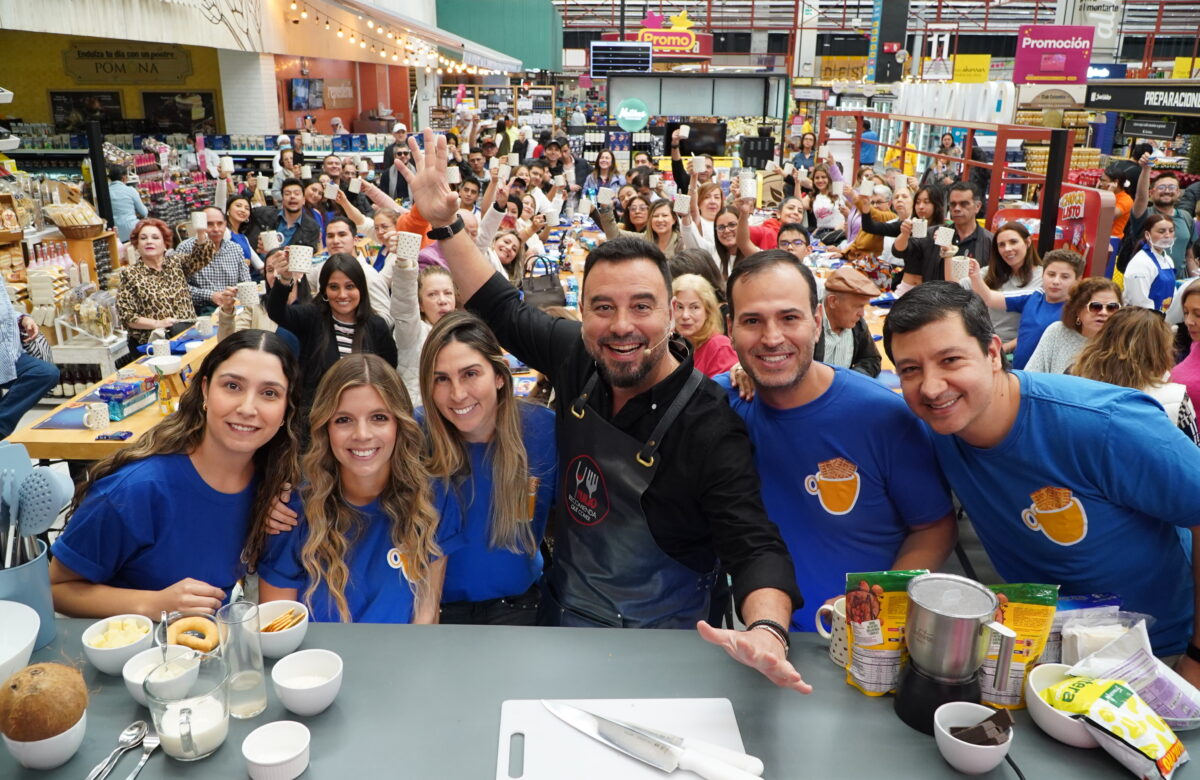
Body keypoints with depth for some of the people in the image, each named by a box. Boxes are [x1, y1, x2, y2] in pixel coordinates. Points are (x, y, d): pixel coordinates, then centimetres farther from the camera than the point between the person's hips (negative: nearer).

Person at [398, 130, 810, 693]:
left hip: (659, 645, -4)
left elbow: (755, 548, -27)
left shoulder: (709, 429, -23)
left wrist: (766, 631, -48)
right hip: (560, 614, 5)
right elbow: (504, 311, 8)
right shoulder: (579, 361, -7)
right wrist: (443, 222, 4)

EXERCISE DESCRIPTION — Rewrite the entries above with "image coordinates" substituted for every occurrence of "pixel coordinates", leaving everything else unchanged and omitting the picture.

YOUR RESPONSE —
Body keypoints with depth for some of the people in the image, each named by a box. Boxes are [x1, y1, x2, y2] in image coordinates. Points are (x, y, d): image coordinates, then centimetres farther from the camera than the point between the person's hips (negative: nearer).

Person at [398, 130, 810, 693]:
left hip: (659, 645, -4)
left elbow: (755, 548, -27)
left shoulder: (709, 429, -23)
left wrist: (766, 631, -48)
right hip: (560, 614, 5)
right elbow: (504, 311, 8)
right shoulder: (579, 361, -7)
right wrist: (443, 222, 4)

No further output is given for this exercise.